### [WHAT YOU NEED TO DO]
• a. Retype the portion of the strategic workforce planning repository description between "Install the requirements" and "inferred from data.", inclusive.
• b. Write a continuation of the strategic workforce planning repository description, beginning after its final sentence.

### [PASSAGE SHOWN]
--------
This repository contains the code and data for the paper Strategic Workforce Planning with Deep Reinforcement Learning
presented at the LOD
22 conference. If you use this code, please cite:
@inproceedings{smit2022,
title={Strategic Workforce Planning with Deep Reinforcement Learning},
author={Smit, Yannick and den Hengst, Floris and Bhulai, Sandjai and Mehdad, Ehsan},
booktitle={International Conference on Machine Learning, Optimization, and Data Science},
year={2022},
organization={Springer}
}
In the paper, an approach is presented to optimize management decisions about an organizations workforce using a cohort model. If a target headcount can be formulated up-front, an analytical optimum can be determined with linear programming (LP). However, such an operational target is hard to formulate in practice, in which case high-level strategic objectives are to be used instead.
We argue that DRL is preferred over the established LP approach for strategic objectives. We show that this is the case if these objectives are nonlinear in the workforce composition and if the system is stochastic.
In practice, we expect both to nonlinearity and stochasticity in realistic SWP problems.
Install the requirements in requirements.txt
using e.g. conda:
conda create --name swp-with-drl --file requirements.txt
In order to run the code on your own workforce, two types of input are required:
- a custom Markov chain, which can be inferred from data.
See
example_transition_probability_matrix.xlsx
for an example of the Markov chain format in this code. - Organisation parameters such as salary costs, hiring costs, goal workforce etc.
The Excel file containing transition probabilities expects an n+1 x n+1 table, where n is the number of cohorts. The entry at row i and column j contains the probability of movement from cohort i to cohort j. The first row and the first column contain the labels of the cohorts.
The transition probabilities can be estimated from corporate data as described in Section 3.2 the aforementioned paper.
--------
### [SUPPLIED DATA]
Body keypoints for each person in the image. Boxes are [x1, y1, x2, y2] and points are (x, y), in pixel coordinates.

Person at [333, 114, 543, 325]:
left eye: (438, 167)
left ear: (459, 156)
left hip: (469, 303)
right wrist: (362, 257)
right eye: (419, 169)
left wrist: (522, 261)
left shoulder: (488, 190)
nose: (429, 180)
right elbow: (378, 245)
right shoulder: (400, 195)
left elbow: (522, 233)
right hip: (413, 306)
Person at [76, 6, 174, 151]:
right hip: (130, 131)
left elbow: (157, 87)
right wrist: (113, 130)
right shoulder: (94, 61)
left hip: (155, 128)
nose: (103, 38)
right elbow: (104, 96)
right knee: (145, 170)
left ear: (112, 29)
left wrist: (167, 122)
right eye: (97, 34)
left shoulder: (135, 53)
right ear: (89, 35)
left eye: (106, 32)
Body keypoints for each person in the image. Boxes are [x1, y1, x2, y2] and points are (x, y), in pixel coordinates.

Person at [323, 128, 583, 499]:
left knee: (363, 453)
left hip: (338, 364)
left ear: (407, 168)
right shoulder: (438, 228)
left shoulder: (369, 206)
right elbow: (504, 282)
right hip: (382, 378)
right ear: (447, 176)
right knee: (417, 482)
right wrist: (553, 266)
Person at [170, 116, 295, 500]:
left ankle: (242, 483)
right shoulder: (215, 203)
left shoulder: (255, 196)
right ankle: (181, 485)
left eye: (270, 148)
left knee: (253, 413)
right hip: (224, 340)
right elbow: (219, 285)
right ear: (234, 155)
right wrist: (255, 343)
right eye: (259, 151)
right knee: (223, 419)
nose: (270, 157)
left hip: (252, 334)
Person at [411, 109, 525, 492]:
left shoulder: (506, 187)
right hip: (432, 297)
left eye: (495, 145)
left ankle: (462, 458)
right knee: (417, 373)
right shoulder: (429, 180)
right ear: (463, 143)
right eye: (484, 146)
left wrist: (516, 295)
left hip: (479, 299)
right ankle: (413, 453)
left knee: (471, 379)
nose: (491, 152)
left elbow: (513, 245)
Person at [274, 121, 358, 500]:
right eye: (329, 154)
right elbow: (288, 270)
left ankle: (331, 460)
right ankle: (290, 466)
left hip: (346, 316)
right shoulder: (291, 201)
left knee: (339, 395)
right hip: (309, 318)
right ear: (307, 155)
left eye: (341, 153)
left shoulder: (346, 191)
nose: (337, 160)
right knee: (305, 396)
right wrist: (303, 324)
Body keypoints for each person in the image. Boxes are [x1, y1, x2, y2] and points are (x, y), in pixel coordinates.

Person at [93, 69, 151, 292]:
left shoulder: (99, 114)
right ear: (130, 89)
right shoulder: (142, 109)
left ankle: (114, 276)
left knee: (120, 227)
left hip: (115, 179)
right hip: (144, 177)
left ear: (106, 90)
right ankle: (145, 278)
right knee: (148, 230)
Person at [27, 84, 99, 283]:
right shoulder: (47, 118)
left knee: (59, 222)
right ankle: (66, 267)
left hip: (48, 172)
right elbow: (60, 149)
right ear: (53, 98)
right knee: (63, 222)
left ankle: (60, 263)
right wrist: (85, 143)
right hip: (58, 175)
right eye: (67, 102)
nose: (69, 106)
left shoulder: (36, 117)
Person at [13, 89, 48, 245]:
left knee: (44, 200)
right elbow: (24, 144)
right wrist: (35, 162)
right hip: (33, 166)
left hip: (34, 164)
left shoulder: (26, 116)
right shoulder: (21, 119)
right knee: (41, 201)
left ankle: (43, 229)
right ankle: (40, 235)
--------
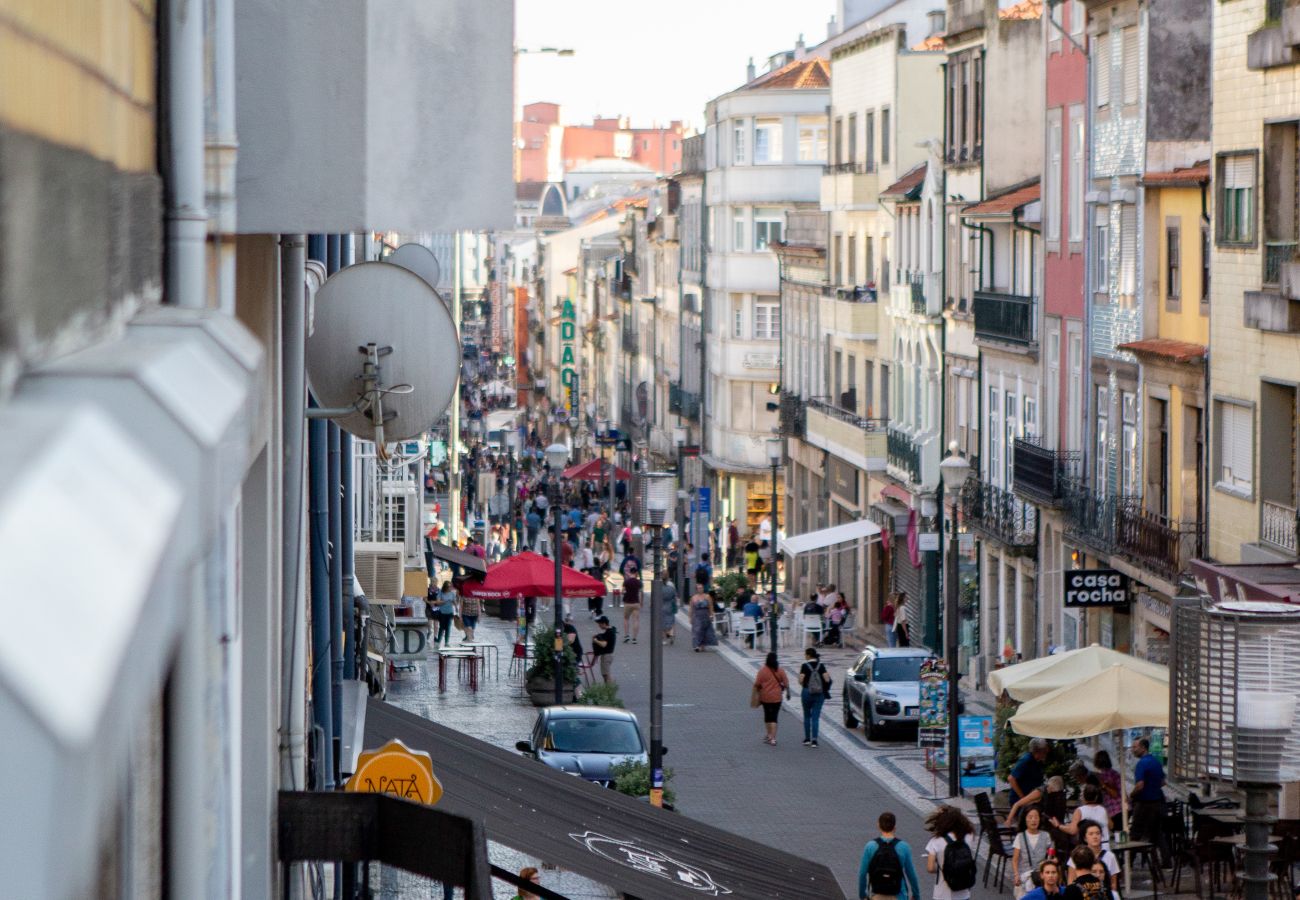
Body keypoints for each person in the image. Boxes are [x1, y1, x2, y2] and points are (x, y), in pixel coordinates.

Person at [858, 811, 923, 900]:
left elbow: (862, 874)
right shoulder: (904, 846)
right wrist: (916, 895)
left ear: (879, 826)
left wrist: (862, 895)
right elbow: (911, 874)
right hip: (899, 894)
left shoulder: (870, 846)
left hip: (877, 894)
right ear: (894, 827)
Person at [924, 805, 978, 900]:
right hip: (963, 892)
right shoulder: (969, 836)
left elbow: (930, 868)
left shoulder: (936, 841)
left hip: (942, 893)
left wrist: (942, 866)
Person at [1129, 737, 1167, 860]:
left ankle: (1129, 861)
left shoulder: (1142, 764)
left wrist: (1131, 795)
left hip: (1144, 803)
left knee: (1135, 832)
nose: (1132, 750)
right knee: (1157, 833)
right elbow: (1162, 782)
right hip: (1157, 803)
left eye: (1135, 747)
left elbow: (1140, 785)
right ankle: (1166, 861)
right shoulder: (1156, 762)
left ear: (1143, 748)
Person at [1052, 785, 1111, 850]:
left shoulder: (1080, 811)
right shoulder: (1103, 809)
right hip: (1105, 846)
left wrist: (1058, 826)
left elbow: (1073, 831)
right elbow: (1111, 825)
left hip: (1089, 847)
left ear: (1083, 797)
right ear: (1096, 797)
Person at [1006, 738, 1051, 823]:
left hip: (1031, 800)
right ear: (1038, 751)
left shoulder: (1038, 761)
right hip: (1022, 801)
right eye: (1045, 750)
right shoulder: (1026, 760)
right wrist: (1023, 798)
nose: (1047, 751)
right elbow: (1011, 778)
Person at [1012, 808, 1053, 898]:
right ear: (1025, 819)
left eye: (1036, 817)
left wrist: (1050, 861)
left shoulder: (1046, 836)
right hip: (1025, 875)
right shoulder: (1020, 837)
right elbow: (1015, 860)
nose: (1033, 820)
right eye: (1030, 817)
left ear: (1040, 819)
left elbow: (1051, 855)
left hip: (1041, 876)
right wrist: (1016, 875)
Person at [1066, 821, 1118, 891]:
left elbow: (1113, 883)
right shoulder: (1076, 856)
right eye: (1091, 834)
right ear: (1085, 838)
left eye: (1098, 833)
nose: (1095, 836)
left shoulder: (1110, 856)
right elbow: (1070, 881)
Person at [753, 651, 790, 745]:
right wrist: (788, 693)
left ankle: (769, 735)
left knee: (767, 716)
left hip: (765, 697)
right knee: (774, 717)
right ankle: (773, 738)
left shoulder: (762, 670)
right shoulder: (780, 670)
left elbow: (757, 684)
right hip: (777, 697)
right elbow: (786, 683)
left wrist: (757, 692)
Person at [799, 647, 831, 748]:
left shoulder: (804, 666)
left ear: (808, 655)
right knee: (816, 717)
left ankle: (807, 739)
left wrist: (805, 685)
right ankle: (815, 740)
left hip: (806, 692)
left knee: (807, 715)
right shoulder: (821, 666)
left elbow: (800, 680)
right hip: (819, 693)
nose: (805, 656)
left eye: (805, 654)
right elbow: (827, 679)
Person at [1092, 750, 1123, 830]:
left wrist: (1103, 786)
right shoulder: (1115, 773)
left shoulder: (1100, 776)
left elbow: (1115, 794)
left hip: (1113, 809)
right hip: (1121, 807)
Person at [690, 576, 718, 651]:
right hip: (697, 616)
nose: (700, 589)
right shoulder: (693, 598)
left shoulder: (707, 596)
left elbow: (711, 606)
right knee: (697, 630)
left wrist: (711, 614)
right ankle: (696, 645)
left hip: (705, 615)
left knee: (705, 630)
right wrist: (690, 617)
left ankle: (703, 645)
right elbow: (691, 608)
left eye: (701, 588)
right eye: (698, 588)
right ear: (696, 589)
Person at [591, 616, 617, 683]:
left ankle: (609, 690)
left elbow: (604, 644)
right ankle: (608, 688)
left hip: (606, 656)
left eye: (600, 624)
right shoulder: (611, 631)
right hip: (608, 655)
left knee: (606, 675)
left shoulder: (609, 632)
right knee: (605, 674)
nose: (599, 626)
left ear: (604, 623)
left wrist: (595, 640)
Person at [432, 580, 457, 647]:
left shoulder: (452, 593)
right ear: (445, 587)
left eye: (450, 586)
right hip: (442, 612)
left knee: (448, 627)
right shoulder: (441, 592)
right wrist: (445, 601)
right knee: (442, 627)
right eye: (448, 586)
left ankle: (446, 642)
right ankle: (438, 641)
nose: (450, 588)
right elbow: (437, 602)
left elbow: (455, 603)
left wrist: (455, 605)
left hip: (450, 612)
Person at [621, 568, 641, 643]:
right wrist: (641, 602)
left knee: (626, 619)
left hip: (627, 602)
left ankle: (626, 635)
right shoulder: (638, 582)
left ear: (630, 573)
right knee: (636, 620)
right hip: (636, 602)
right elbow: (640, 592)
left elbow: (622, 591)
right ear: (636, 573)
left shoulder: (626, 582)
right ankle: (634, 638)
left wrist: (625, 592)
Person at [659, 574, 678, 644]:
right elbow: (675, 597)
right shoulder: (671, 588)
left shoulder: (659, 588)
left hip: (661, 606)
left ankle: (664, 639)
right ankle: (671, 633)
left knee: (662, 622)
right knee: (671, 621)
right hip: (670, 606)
--------
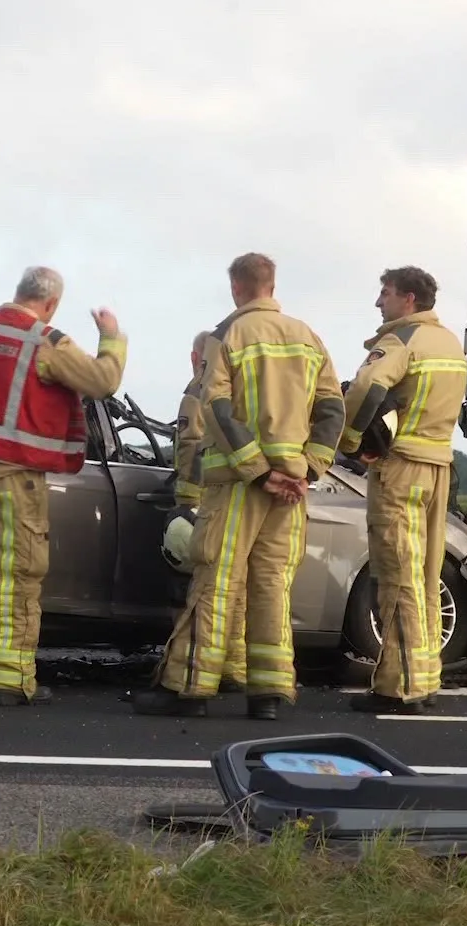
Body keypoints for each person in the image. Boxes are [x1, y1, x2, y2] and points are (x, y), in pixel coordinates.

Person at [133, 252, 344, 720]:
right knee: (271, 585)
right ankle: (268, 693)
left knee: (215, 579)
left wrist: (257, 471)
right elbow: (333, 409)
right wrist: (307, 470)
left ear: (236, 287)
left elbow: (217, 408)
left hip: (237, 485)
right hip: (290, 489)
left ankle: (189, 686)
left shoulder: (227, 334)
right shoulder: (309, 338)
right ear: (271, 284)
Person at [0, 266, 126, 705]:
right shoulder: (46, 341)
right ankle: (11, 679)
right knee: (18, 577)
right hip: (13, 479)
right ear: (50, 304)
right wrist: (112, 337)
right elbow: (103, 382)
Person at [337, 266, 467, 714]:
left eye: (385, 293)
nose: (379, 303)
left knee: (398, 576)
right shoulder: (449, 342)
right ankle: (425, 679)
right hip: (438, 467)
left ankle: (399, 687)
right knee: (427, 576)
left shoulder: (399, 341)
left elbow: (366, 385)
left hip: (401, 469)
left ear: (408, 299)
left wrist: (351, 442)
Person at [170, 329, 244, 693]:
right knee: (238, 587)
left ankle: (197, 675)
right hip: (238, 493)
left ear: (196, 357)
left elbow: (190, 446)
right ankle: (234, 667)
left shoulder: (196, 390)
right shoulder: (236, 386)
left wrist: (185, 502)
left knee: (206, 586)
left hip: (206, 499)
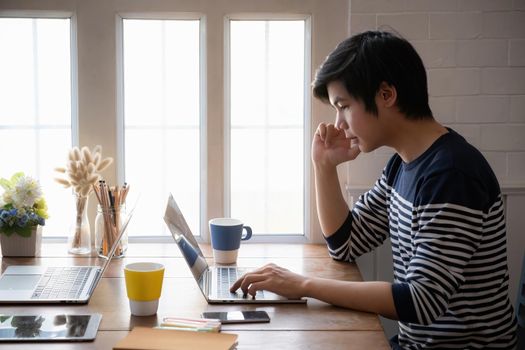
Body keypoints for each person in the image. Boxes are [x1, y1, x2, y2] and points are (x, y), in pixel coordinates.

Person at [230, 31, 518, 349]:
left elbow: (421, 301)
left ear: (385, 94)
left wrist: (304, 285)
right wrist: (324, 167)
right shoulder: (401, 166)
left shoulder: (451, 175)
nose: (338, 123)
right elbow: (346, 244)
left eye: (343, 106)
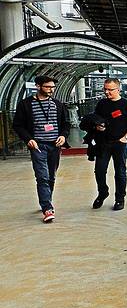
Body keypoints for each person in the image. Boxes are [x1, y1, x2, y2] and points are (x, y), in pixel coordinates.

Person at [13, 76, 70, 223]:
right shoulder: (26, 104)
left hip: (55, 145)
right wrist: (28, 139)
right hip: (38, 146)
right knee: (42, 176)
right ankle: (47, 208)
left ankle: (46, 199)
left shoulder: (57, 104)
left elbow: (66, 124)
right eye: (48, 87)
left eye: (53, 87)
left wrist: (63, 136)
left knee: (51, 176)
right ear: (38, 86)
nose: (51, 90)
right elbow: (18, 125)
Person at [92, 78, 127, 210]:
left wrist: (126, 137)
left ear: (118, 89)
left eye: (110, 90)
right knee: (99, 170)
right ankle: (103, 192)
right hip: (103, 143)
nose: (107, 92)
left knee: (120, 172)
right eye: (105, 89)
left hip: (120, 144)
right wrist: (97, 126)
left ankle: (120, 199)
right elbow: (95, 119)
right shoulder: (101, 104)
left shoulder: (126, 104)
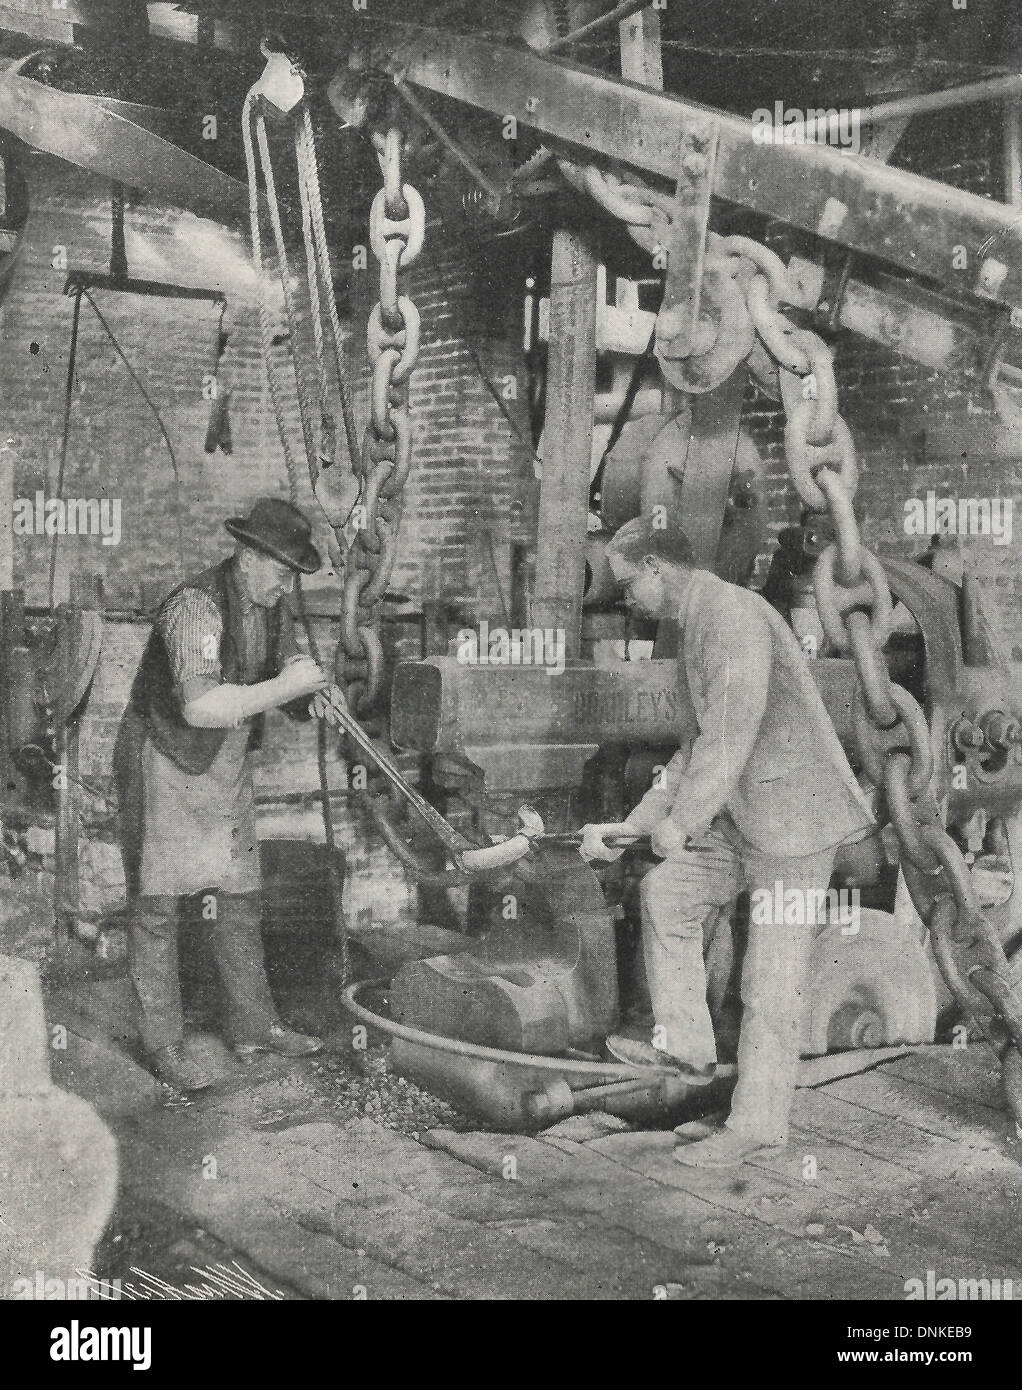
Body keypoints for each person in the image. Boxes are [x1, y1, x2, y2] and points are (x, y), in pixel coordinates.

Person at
--------
### [EXERCISE RESULTS]
• a.
Install the requirements in requirements.txt
using e.g. conda:
conda create --name swp-with-drl --file requirements.txt
In order to run the code on your own workforce, two types of input are required:
- a custom Markov chain, which can be inferred from data.

• b.
Finally, set the path to the .xlsx
file with these probabilities in the
class for your experiment in predefined_models.py
.
A number of parameters that change per organisation can be set in
predefined_models.py
. These parameters are set per cohort. If more
fine-grained information is available, you can choose to either change the
problem structure by introducing new cohorts or to aggregate the costs to a
cohort-level by a weighted average.
Select an environment model and train a DRL agent:
from predefined_models import CaseStudyTarget
from utils import train_model
# Set environmental parameters (optional)
env_kwargs = dict(
random_start_percentage=0.5,
)
# Set PPO parameters (optional)
agent_kwargs = dict(
learning_rate = 1e-5,
n_steps = 256,
batch_size = 32,
n_epochs = 9,
gamma = 0.95,
gae_lambda = 0.9,
clip_range = 0.2,
ent_coef = 0.01,
vf_coef = 0.5,
verbose = 1,
)
# Train DRL agent
model = train_model(
CaseStudyTarget, # Set environment model here
time_steps=1e4, # Number of training steps
agent_kwargs=agent_kwargs,
env_kwargs=env_kwargs,
model_name='example-model-name', # Set a custom name for the model
constrain_firing=False, # Set to True for constrained firing models
show=True,
)
Test the trained model:
from utils import load_model, test_model
model = load_model(model_name)
test_model(env, model, show=True)